Monsieur le ministre, vous vous êtes récemment rallié à la Commission européenne, laquelle préconisait « un rythme de consolidation budgétaire plus compatible avec les exigences de croissance dans la zone euro ». Nous ne partageons pas votre analyse et je regrette que vous vous satisfassiez de cette annonce, d'autant que le candidat François Hollande avait promis de renégocier le Traité européen avant de se contenter finalement d’afficher des crédits qui étaient en réalité déjà programmés.

De plus, en contrepartie de cette enveloppe financière, les États doivent engager des réformes structurelles, notamment concernant leur marché du travail, qui ne sont pas sans rappeler « la stratégie de Lisbonne » que vous condamniez alors, monsieur le ministre. Je rappelle d'ailleurs que l'un des anciens gouverneurs de la Banque centrale européenne expliquait en ces termes le but de cette stratégie : il s’agit d’« atténuer le diaphragme des protections qui, au cours du XXe siècle, ont progressivement éloigné l’individu du contact direct avec la dureté de la vie, avec les renversements de fortune, avec la sanction ou la récompense de ses défauts et qualités ».

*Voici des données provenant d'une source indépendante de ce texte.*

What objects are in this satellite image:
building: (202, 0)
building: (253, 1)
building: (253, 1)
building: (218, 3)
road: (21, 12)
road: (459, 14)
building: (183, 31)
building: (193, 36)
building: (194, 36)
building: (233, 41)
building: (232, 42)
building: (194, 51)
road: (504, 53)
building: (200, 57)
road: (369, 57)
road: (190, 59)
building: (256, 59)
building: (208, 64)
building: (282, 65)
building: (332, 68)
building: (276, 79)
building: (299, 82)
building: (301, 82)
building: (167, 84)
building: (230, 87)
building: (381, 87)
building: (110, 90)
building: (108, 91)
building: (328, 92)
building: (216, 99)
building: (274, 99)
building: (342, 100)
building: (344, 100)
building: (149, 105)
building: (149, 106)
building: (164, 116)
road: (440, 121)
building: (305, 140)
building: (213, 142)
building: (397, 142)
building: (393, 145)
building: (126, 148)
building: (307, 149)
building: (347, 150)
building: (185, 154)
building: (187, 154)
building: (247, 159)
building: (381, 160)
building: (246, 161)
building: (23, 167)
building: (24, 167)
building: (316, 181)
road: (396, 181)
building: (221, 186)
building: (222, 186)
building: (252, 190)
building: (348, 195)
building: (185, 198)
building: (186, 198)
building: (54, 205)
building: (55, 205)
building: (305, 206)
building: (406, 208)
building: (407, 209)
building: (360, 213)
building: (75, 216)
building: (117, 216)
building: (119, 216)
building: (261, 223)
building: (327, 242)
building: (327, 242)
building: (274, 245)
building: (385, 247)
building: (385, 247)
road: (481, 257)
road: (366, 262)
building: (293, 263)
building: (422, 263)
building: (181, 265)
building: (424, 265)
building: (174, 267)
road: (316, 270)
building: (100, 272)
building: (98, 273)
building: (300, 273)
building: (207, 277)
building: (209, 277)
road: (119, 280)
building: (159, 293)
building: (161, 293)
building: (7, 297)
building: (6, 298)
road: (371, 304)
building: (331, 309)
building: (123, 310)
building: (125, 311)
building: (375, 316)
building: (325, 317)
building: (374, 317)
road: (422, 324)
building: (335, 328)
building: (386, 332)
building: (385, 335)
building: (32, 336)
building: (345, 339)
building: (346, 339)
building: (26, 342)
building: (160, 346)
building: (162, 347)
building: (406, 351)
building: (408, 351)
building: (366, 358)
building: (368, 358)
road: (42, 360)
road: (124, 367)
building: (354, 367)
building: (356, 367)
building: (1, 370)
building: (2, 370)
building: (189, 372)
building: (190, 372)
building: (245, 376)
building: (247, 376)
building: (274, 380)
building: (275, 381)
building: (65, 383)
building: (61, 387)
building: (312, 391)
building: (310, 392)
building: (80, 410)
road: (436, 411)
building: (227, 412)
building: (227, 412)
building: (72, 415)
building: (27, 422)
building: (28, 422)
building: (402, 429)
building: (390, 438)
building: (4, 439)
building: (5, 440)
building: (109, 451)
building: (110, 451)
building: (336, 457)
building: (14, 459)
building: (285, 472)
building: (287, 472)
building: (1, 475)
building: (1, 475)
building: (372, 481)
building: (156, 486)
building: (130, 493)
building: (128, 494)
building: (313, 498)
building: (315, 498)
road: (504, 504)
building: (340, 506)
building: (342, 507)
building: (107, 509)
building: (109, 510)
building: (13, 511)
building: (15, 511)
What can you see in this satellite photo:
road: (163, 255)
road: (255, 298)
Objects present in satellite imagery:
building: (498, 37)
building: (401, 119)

Tout un programme, et un programme bien éloigné, vous en conviendrez, des fondements du programme du Conseil national de la Résistance, ce CNR dont nous fêtions le soixante-dixième anniversaire de la création hier.

C’est au nom de ces dogmes européens que le Gouvernement a, je pense, voulu la transposition de l’accord national interprofessionnel, qu’il a fait le choix de taxer les retraités et qu’il s’apprête demain à réformer les retraites en allongeant la durée de cotisation.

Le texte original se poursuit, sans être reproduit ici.